The Puppies were joined on 1989's Rabies by Ministry's Al Jourgenson who co-produced while adding some blood-and-guts quasi-metal guitar to the band's throbbing bleakness. In 1990, Too Dark Park continued in that direction, taking their sound to ends of pure claustrophobia offering frightful lyrical visions of a diseased, decaying planet. Since then, the band's three members have all gotten up their taste for blood by working with other bands and side projects, including cEVIN and Dwayne's rockier Hilt, the film score outfit Doubting Thomas and the collaboration with The Legendary Pink Dots called The Tear Garden; Ogre's stints with Ministry, the Revolting Cocks and Pigface, plus an upcoming project with ex-Killing Joke bassist Raven, called Welt. "Doing other projects has put me in contact with a lot of people that are pretty cool and have been helpful to me in various ways," says Ogre. "It's created an atmosphere where I can do things that I've always wanted to do. In a lot of ways, it gives me a lot more focus in Skinny Puppy."

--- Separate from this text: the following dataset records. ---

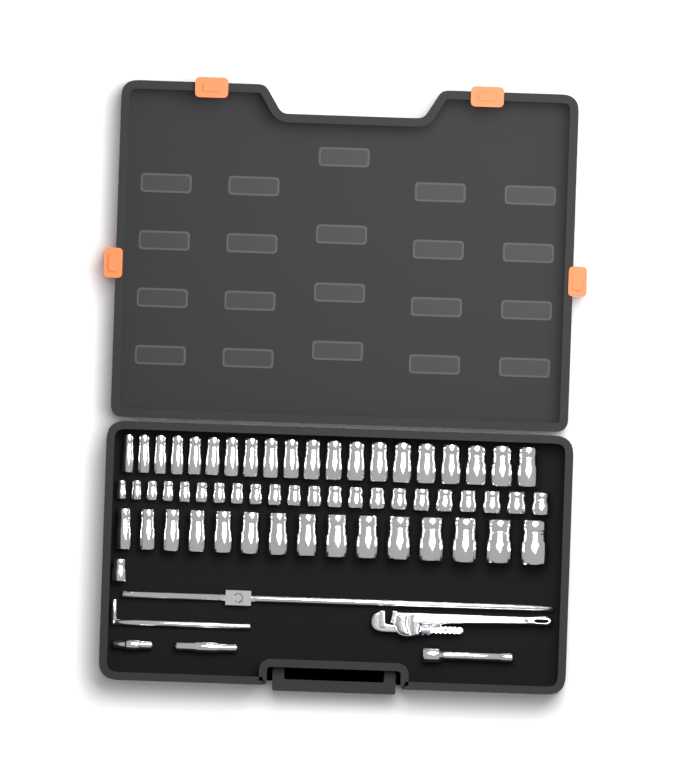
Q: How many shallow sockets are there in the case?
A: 23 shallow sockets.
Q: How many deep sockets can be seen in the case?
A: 35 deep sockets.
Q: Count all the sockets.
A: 58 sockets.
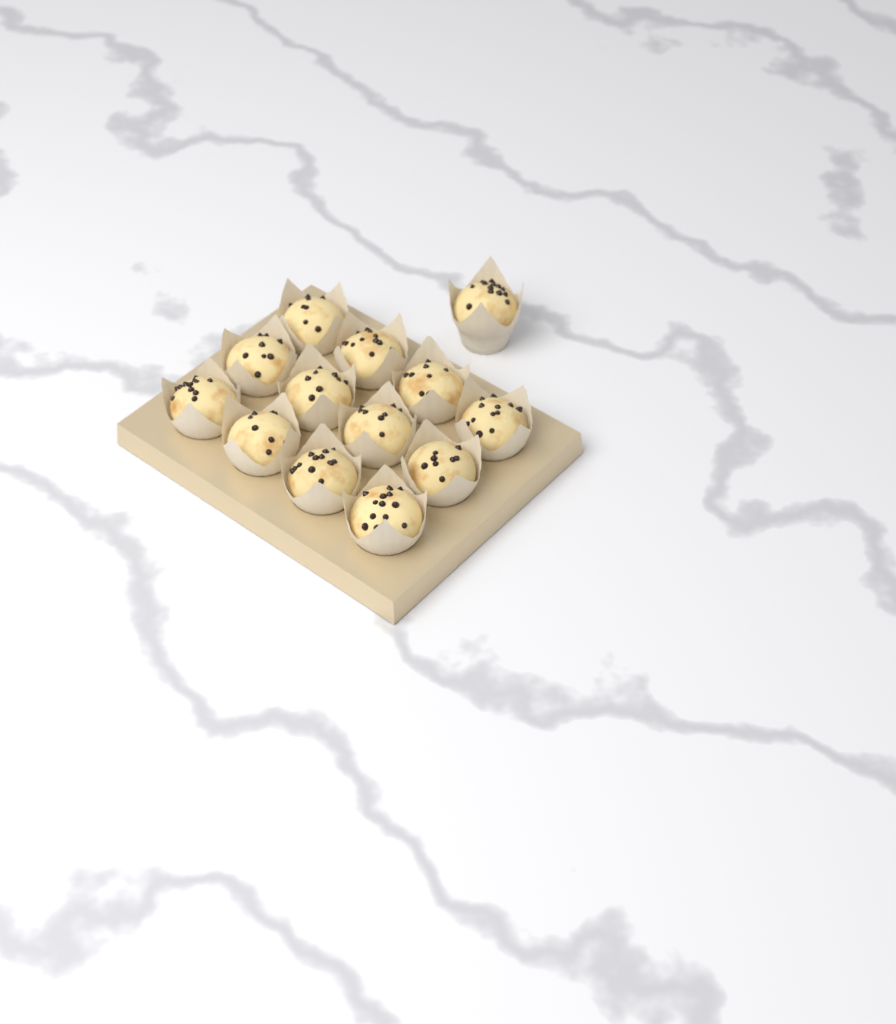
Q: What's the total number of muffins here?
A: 13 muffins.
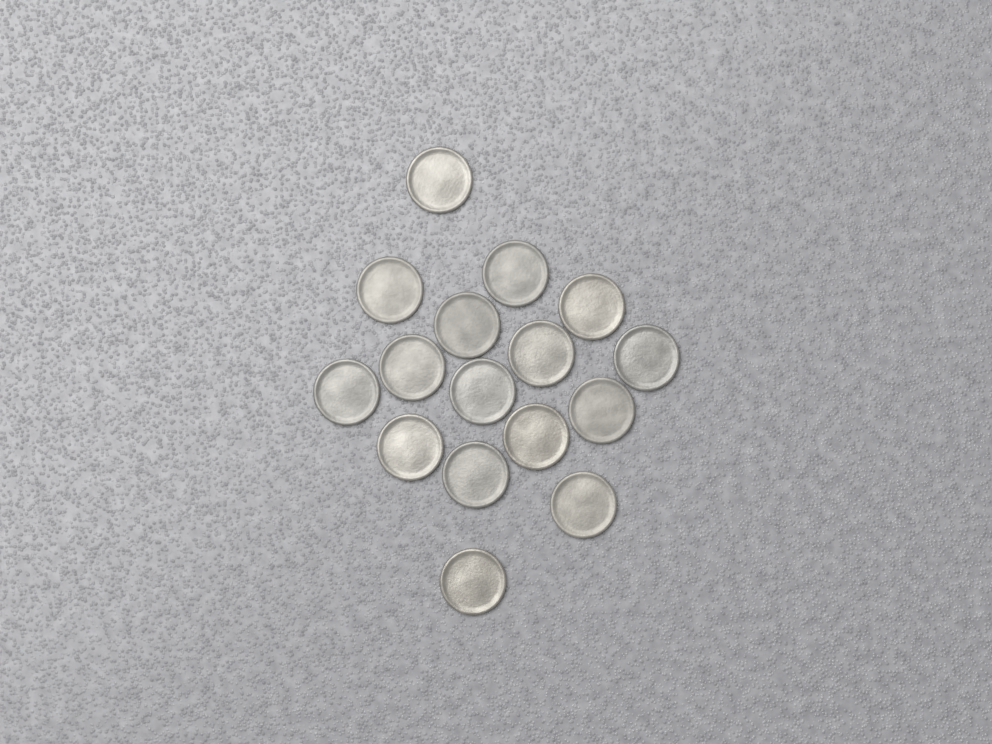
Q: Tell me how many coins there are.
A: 16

Now, with Last Rights, Skinny Puppy's intense, mutant dirge of dark moods has only grown more powerful, more undeniable. Their brand of electronic body music remains miles removed from the standard dance-floor techno-fare, surpassing and redefining what the ignorant still call "Industrial." "It's just as unforgiving and not really too interested in giving people the hits they want," insists Dwayne. "I'm pretty proud of how uncompromising it really is."

Skinny Puppy remains as rabidly tenacious in all respects of their art. Their video for the Rabies track "Worlock" has been repeatedly banned for its high-speed montage of violent imagery. They've even been banned and, on one occasion in Cincinnati, arrested for their onstage extremities. Still, this is no gore-for-gore's-sake affair. Skinny Puppy is bent on attacking the chinks in your mental armor not merely to shock, but to challenge and provoke.

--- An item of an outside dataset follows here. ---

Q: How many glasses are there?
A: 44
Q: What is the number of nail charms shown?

Why the use of such violent imagery? Such painful shock-theatre? "Because nothing else really drives itself home," Ogre believes. "The sick thing is that violence really is a big part of our lives, and all we do is suppress it, not deal with it. It completely motivates our behavior, yet we never seem to admit that to ourselves. You know the world's a violent world. It's not a safe place. You know the water's not good to drink but you keep drinking it anyway. I'm not at all a violent person, but I think it's important to confront people and shock them into dealing with the truths they're too afraid to deal with."

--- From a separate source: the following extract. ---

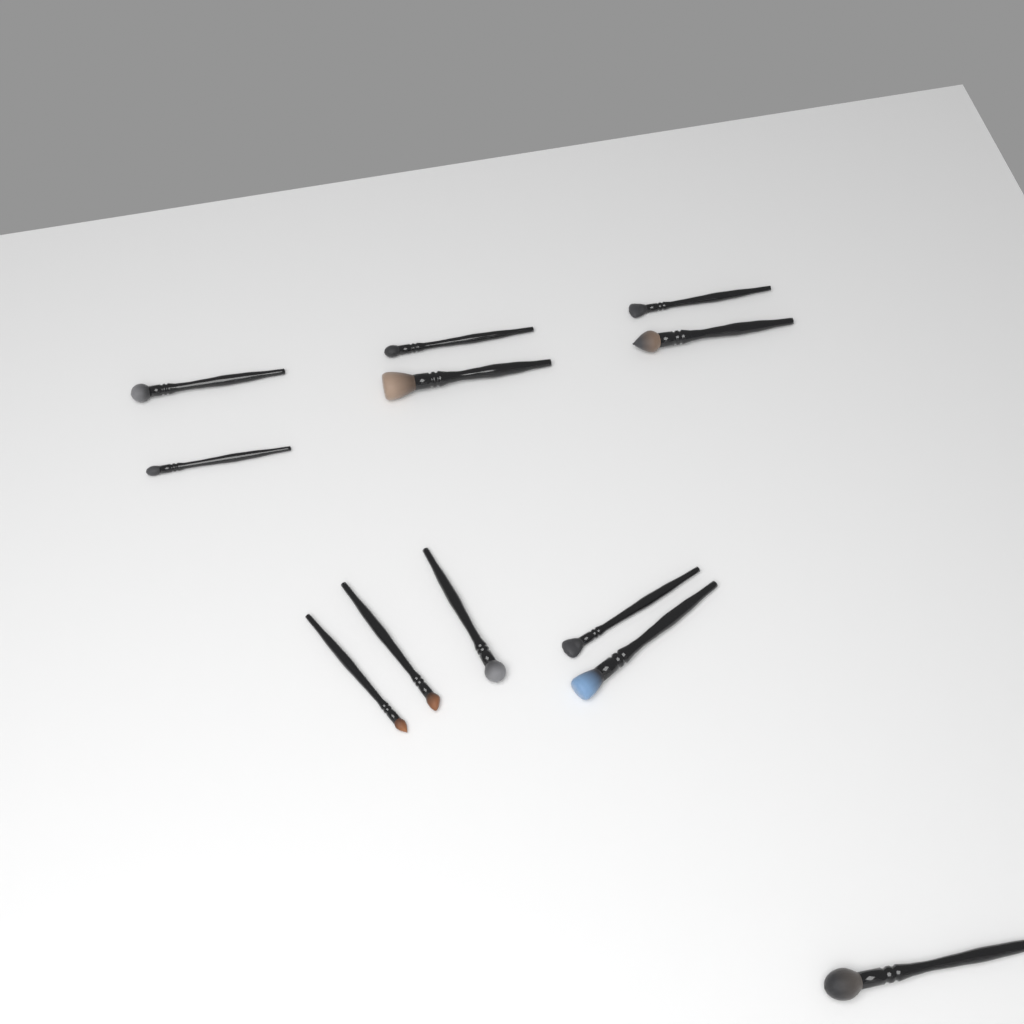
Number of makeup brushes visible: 12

Lyrically, a track like "Love In Vein" speaks for itself while "Inquisition", Last Rights' first single, deals in themes of persecution, delusion and intense paranoia. The lost tenth track, "Left Hand Shake" confronts the war inside-and as mysterious as its absence from the record, it does exist with text from Timothy Leary. "Killing Game", the album's first planned video, Ogre describes as "a Cocteau fantasy gone bad. It delves into people's fantasies vs. their realities and the demons that we can all summon up that are very, very real." The video culminates into two alien characters-whose veins are on the outside of their bodies and whose eyes are sewn shut-ripping each other's eyes open. "There's a lot of emphasis of themes of voyeurism and sadism," waxes Ogre on the sociopolitical theme that will also be the crux of the band's upcoming visceral live show. "It's got a lot to do with the way control is subtly used over people to make them seem more admirable to themselves-the cancers that creep in us our whole lives."

Last Rights is the punctuation on Skinny Puppy's nine-year legacy in exhilarating pain. It's the end of one ugly chapter and a leap into a new chamber of horrors.

Says Ogre on his current frame of mind: "I'm like a child staring at the monster at the end of a book. Who knows what the next chapter will bring?"